The growing row over “co-payments” has prompted the government to reconsider the ban. Alan Johnson, the health secretary, has promised a “fundamental rethink” of the policy.
A former fireman who developed liver cancer after 25 years’ service has been told that if he pays for the only drug that can treat his disease his NHS care will be withdrawn.
Barry Humphrey, 59, from North Walsham, Norfolk, was told by NHS doctors that the drug Nexavar was the only available treatment for his advanced liver cancer.
However, consultants at Addenbrooke’s hospital in Cambridge said the drug was not routinely funded by the NHS and told him that if he paid for it he would be billed for the rest of his NHS care.
Humphrey believes his cancer is linked to his time as a fireman. His cancer was caused by cirrhosis of the liver after he contracted hepatitis C. He believes he caught the virus from a casualty while on duty.
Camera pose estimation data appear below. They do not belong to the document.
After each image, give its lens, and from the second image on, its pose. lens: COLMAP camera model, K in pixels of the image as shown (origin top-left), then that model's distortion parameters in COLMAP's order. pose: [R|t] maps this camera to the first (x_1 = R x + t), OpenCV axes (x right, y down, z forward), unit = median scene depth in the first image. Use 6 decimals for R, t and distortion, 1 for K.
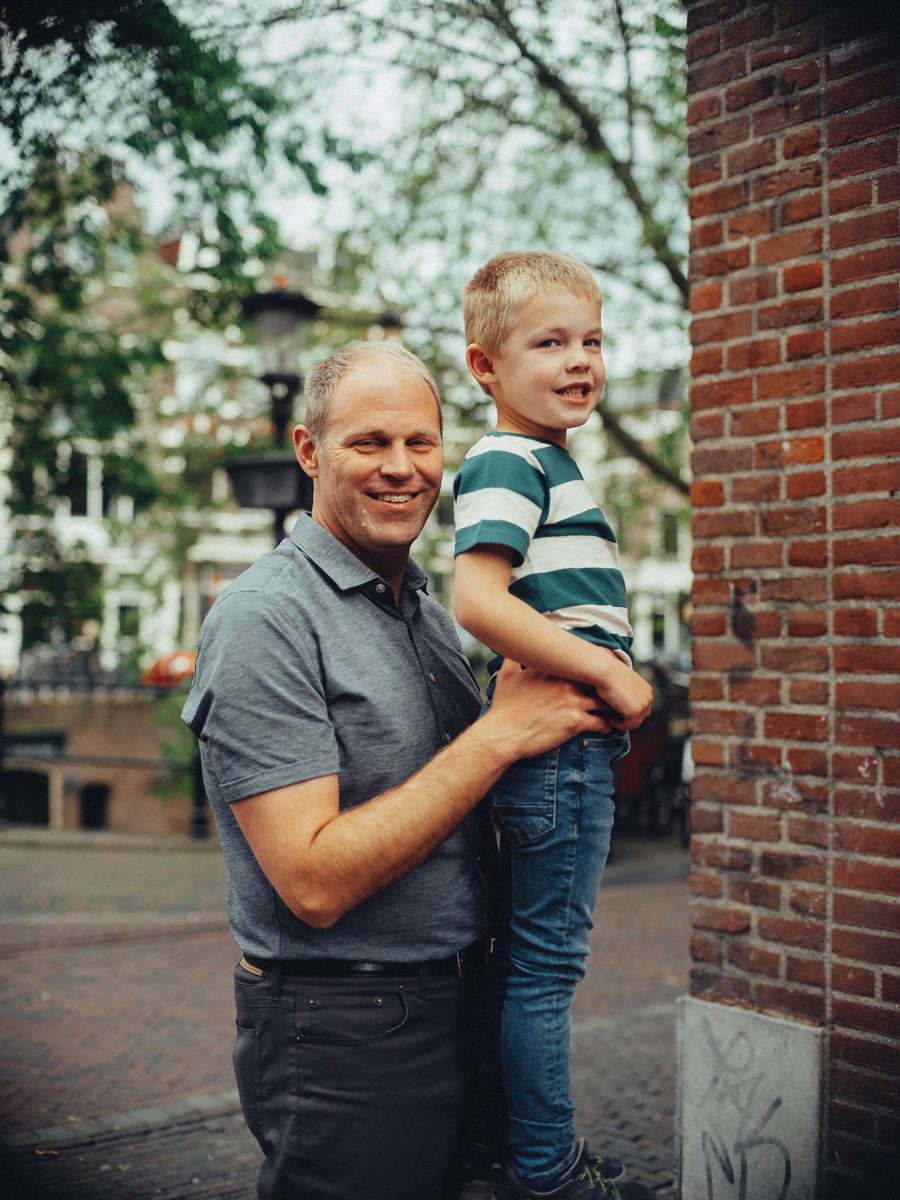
lens RADIAL K [[1563.3, 0, 453.9], [0, 1563.3, 608.6], [0, 0, 1]] dist [-0.109796, 0.000000]
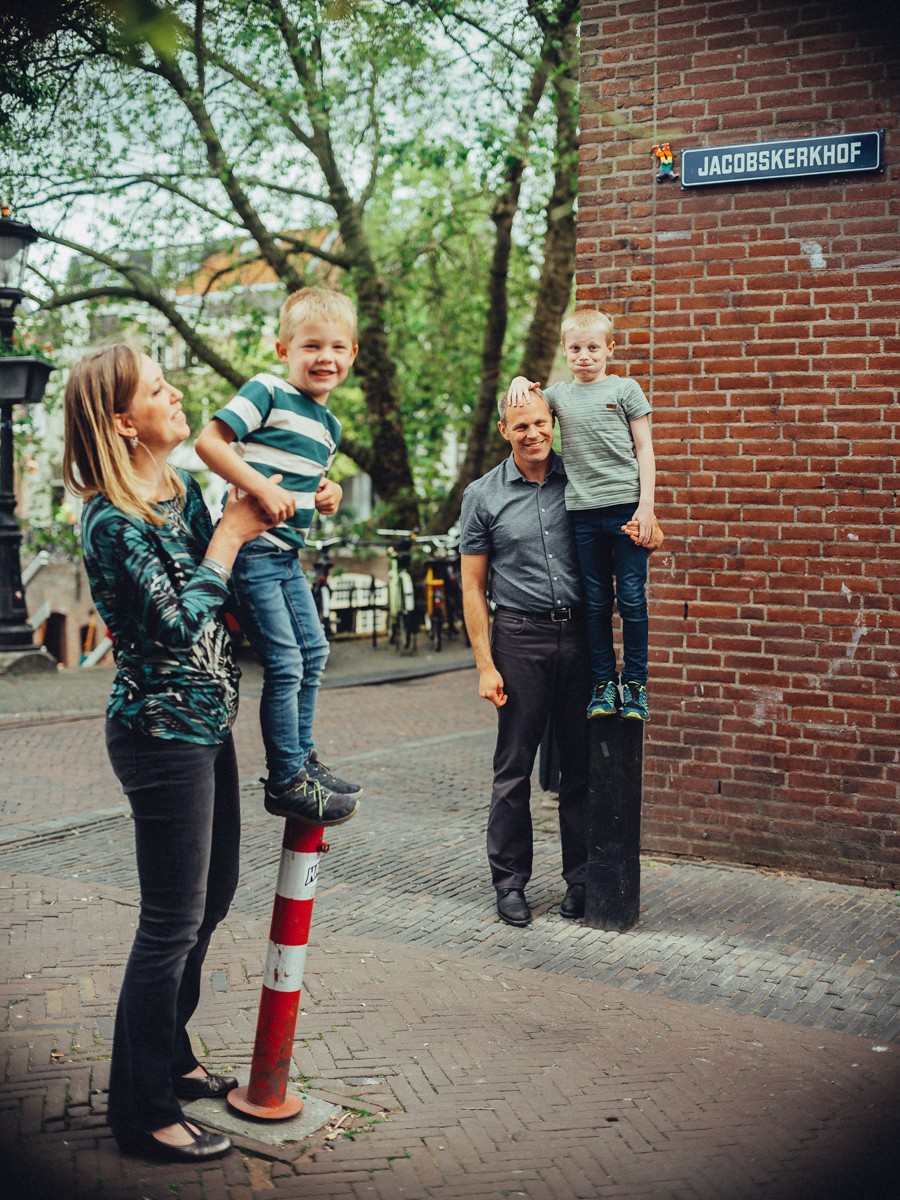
lens RADIAL K [[1563.3, 0, 450.6], [0, 1563.3, 593.1], [0, 0, 1]] dist [-0.109796, 0.000000]
pose [[0.933866, -0.005570, 0.357580, -0.792628], [-0.019191, 0.997657, 0.065662, 0.005620], [-0.357108, -0.068182, 0.931571, -0.951168]]
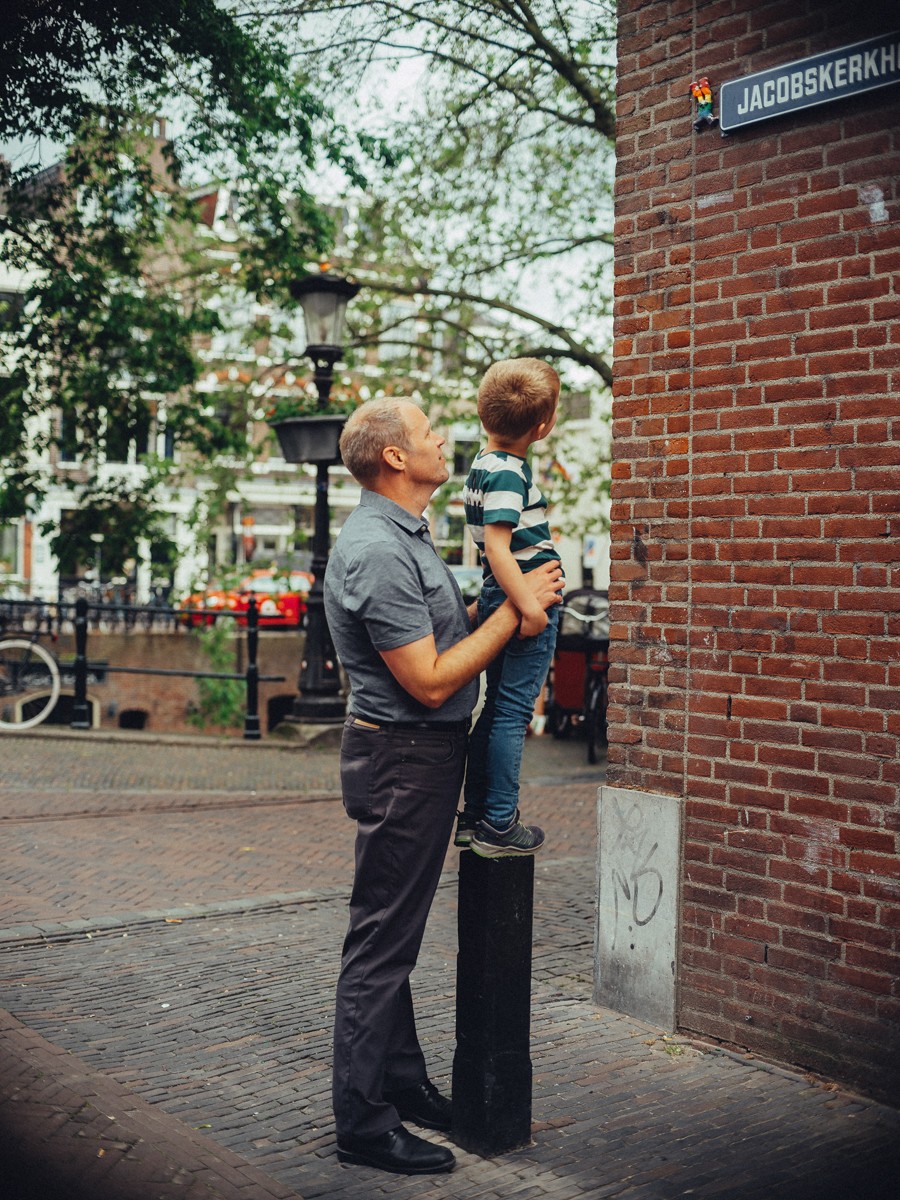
lens RADIAL K [[1563.3, 0, 447.2], [0, 1563.3, 600.4], [0, 0, 1]] dist [-0.109796, 0.000000]
pose [[0.999774, 0.014058, -0.015978, 0.011905], [-0.013550, 0.999414, 0.031438, 0.011911], [0.016411, -0.031215, 0.999378, -0.635364]]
Read the rest of the article in the Times Online.
Nationalized health care or universal health insurance do nothing to control costs. They naturally lead to health care rationing to control costs. They put your health in the hands of health care bureaucrats and bean counters.
In the name of egalitarianism they stifle new unproven and expensive treatments. Instead of allowing the well to do to use their wealth to try new and expensive treatments, the bureaucrats quash their use. In a free market system those who have the financial means to try new treatments eventually benefit all of society as their use of these treatments eventually brings down the price.
Just imagine if we had a National Calculator Service (NCS) in the 1970's and 1980's. The NCS would have determined that personal computers were too expensive and banned the well to do from buying them. After all these personal computers merely are a faster and more expensive way to do math.
Society would still be using calculators to do computations today. The personal computer would never have evolved and we would be none the wiser. We would however be much less well off.